Na scenie nie może pozwolić sobie na zły humor czy nienależyte demonstrowanie dobrego samopoczucia. Dlatego ze wszech miar stara się zwalczać wszelkie przejawy słabości, których jak każdy człowiek nie jest pozbawiona. Ewelina przyznaje się, że niewiele ma czasu na przyjaźnie i rozrywki. A każdy kolejny dzień ma rozpisany co do godziny. Przez to wiele zdąży zrobić.

Plany na przyszłość?.. Odpowiedź na to pytanie dla Eweliny jest najtrudniejsze. Najbliższym zamiarem wokalistki jest wydanie singla z nagraniami. Zważywszy na nakład finansowy, jaki trzeba zainwestować w płytę, to zadanie nie będzie łatwe. Pierwszą - „Szopen w jazzie” („Chopin Jazz inn”) - już ma za sobą. A tymczasem zauroczona dobrą aurą miasta i życzliwością widzów w Kowieńskim Teatrze Muzycznym śpiewa w musicalu „Aida”, bierze udział w projekcie Gintarasa Rinkevičiusa „Can you feel the love tonight?”, kontynuuje historię miłosną według Édith Piaf…

Codzienność dostarcza piosenkarce coraz to więcej propozycji, projektów, w których może pokazać, co potrafi lub odkryć w sobie uśpione talenty.

- Ostatnio mam tyle rozmaitych propozycji, że chcąc nie chcąc, wielu ciekawych projektów muszę się zrzekać. Po prostu pragmatycznie zgadzam się na te, które są dla mnie wygodniejsze lub bliższe sercu. A czy umiem wybierać..? Tego jeszcze nie wiem. Zdążyłam się jednak przekonać, że nie wszystkie inicjatywy są dla mnie korzystne i twórcze - przyznaje wokalistka.

Biorąc udział w projekcie „Šok su manimi” Ewelina nauczyła się tańczyć. Potraktowała to jako zabawną rozrywkę, ponieważ, jak zaznacza, całej otoczki projektu, nie można traktować na serio. Więc nie żałowała, kiedy po serii występów wypadła z gry. Niestety, ten fakt ogromnie poruszył sąsiadkę jej babci. Spłakana kobieta o północy zadzwoniła do babci, aby podzielić się przykrą nowinę...

Talent plus charakter

Ewelina otwarcie przyznaje, że szczyci się tym, że jest Polką. Nie lubi jednak, gdy jej pochodzenie jest podawane jako sensacja, dla lepszego show. Według wokalistki, przygotowania do Eurowizji dały jej odczuć, że na Litwie trudno jest być nie Litwinem. Ale nawet w kryzysowych chwilach przyjaciół nie zabrakło. A jedną z nich była Monika Idzikowska, stylistka z Wrocławia, która uszyła reprezentantce bursztynowego kraju piękną sukienkę.

Wszystkie swoje radości i smutki Ewelina powierza najbliższej rodzinie. Gdy jest ciężko, a bliskich nie ma obok, natychmiast uruchamia się „gorąca” linia telefoniczna pomiędzy Eweliną, mamą i siostrami. Wysłuchanie i życzliwe słowo, dobiegające z drugiej strony słuchawki, działa kojąco.

_CO ZROBIĆ_:
• a. Kto według tekstu o wokalistce Ewelinie uszył jej sukienkę?
• b. W tekście o wokalistce Ewelinie przepisz fragment zaczynający się od „Ewelina otwarcie przyznaje, że” i kończący na „słuchawki, działa kojąco.”, podmieniając „siostrami” na „kuzynkami”.
• c. Kontynuuj tekst o wokalistce Ewelinie, pisząc dalej po jego ostatnim zdaniu.
Materiał pochodzi z innego źródła niż tekst.

_FRAGMENTY MATERIAŁU_:
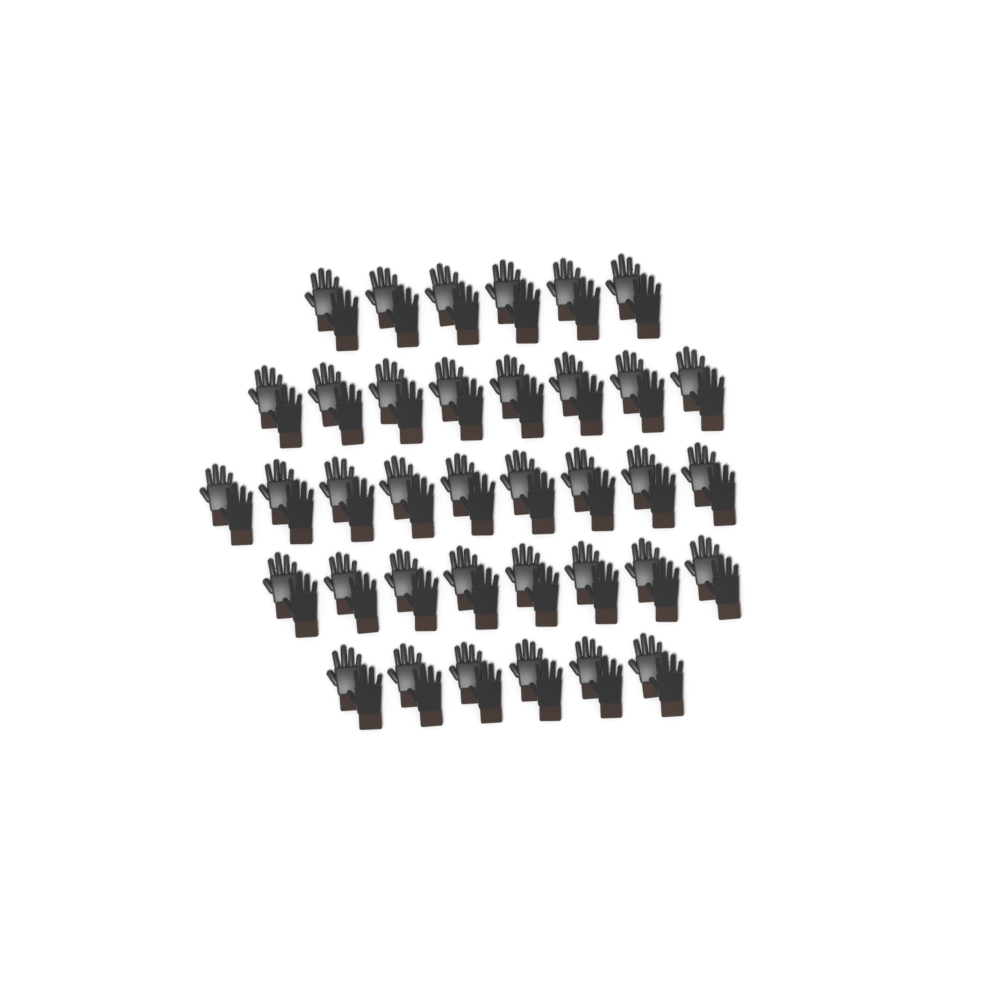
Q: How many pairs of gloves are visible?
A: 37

...

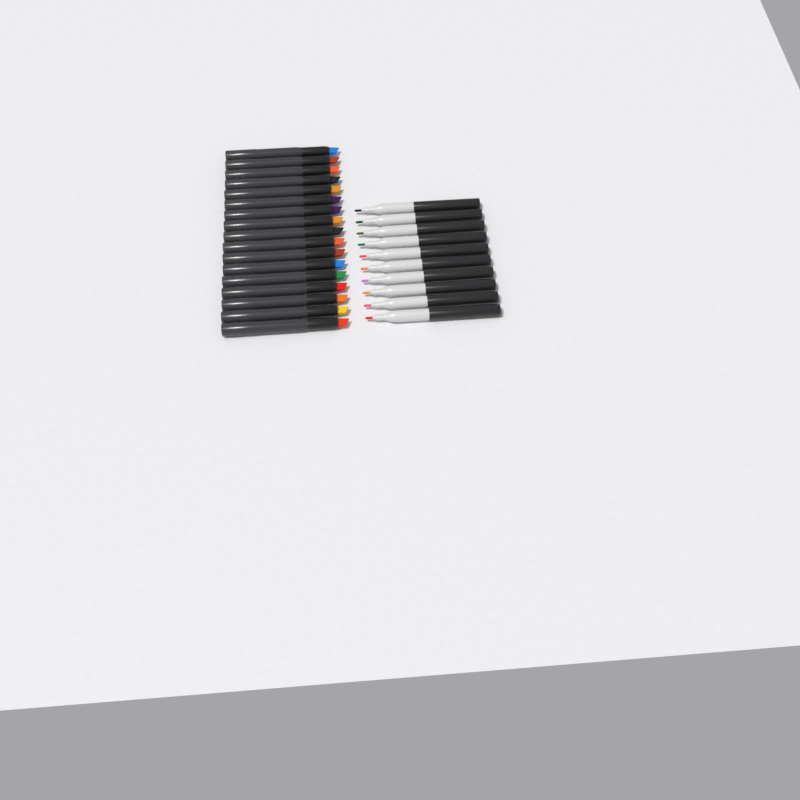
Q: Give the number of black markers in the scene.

_PODANE ODPOWIEDZI_:
• a. Monika Idzikowska, stylistka z Wrocławia.

• b.
Ewelina otwarcie przyznaje, że szczyci się tym, że jest Polką. Nie lubi jednak, gdy jej pochodzenie jest podawane jako sensacja, dla lepszego show. Według wokalistki, przygotowania do Eurowizji dały jej odczuć, że na Litwie trudno jest być nie Litwinem. Ale nawet w kryzysowych chwilach przyjaciół nie zabrakło. A jedną z nich była Monika Idzikowska, stylistka z Wrocławia, która uszyła reprezentantce bursztynowego kraju piękną sukienkę.

Wszystkie swoje radości i smutki Ewelina powierza najbliższej rodzinie. Gdy jest ciężko, a bliskich nie ma obok, natychmiast uruchamia się „gorąca” linia telefoniczna pomiędzy Eweliną, mamą i kuzynkami. Wysłuchanie i życzliwe słowo, dobiegające z drugiej strony słuchawki, działa kojąco.

• c.
- Wszystko u nas dzieje się przez telefon. A mama jest największym moim doradcą - stwierdza czule Ewelina. - Nigdy przedtem nie myślałam, że jestem tak silnym człowiekiem. Czasami sama się temu dziwię, że z niektórych sytuacji udaje mi się wychodzić obronną ręką. Chyba dlatego ja i moje siostry mamy takie mocne, męskie charaktery, że nasz tata marzył o synach... - konkluduje z humorem.

Władysław Saszenko, wieloletni nauczyciel muzyki w szkole rudziskiej, nie zaprzecza słowom córki.

- Przynajmniej byłoby komu trawę skosić... - dorzuca pół żartem.

Wszystkie święta Saszenkowie spędzają w rodzinnym gronie. W wigilijny wieczór, jak co roku, wszyscy spotkali się przy stole w domu matki pani Aliny, w Rudziszkach. W rodzinie, gdzie muzyce jest wyznaczona szczególna rola, nie mogłoby się obejść bez śpiewania kolęd, a zwłaszcza „Kolędy domowej”, napisanej przez poetę Aleksandra Śnieżko, do której melodię skomponował Władysław Saszenko.

- Nowy Rok dopiero wchodzi do naszego życia. Wszystkim rodakom chcę życzyć zdrowia, zrozumienia, miłości do bliźniego i do rodziny. A wszystko, o czym zamarzy serduszko, na pewno się spełni, jeśli o swoich marzeniach częściej będziemy rozmawiać z panem Bogiem. Trzeba mu o nich powiedzieć, bo może zapomnieć, przecież tak dużo ma obowiązków… Niech ten rok będzie udany, niech się nam przydarzy wiele dobrego... - z uśmiechem wypowiada życzenia Ewelina. A sobie życzy zdrowia, bo, jak mówi, jeśli zdrówko dopisze, z resztą poradzi sobie sama.

Irena Mikulewicz

Na zdjęciu: rodzina w pełnym składzie; to najbliżsi są murem obronnym, o który można się oprzeć, żeby zaczerpnąć siły do dalszych zmagań artystycznych.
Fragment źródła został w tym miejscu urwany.